The different regions served by the Indian textile trade sometimes developed a taste for specific designs. The first piece displayed below is an example for a pattern that was probably created for the Mediterranean market. According to the textile historian Mattiebelle Gittinger, it represents, in debased form, a Late Antique or Byzantine interlace. The specialization of markets surprised the early European traders in Asia, and it could happen that they were cought out with the wrong goods, for which they found only reluctant takers. just before 1615, a merchant wrote from a Malay port:
A great oversight hath been committed in the bespeaking of the foresaid Malay's cloth...for they have all of them a little narrow white edge, and the upright [correct] Malay cloth must be without it...if I had not now found it by experience, I had never believed it, that so small a fault should cause so great an abatement in the price.
Peter Floris, His Voyage to the East in the Globe, 1611-1615.
However, there also is conclusive evidence that many designs were acceptable in widely different context and societies, and were in use over centuries in virtually unchanged form. Some of the patterns of the 13th-century finds from Quseir al-Qadim have exact parallels in certain large textiles that have come to light in Sulawesi (eastern Indonesia), geographically at the opposite end of the trade network. The cloths from Sulawesi clearly have the same Indian origin as the Egyptian fragments. They are sometimes stamped with a VOC (Dutch East India Company) mark that date them to the 17th or early 18th Century. The continuous use of designs highlights the difficulty of establishing a chronology for the textiles, but it also emphasizes the range of the textile trade over time and space.

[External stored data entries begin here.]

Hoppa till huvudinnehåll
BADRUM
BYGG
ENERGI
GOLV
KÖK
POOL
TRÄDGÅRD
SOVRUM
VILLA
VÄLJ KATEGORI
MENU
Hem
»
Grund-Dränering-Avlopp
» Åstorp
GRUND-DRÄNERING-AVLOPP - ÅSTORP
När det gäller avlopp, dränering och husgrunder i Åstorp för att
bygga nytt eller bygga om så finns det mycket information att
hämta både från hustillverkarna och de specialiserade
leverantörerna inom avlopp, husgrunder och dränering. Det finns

The latter point is made by the small fragment shown below. Representations of geese are commonly found among the Indo-Egyptian textiles, either as a border, as seen here, or in a wide, continuous field, where the same birds are shown circling around around a central medallion: exactly as they appear on the large textile, which was collected on Sulawesi. The cloths served different functions in these two separate destinations, though. While they were put to a primarily utilitarian purpose in Egypt, in Sulawesi the cloths took on a ceremonial role during certain linage and family rituals and were carefully preserved over generations.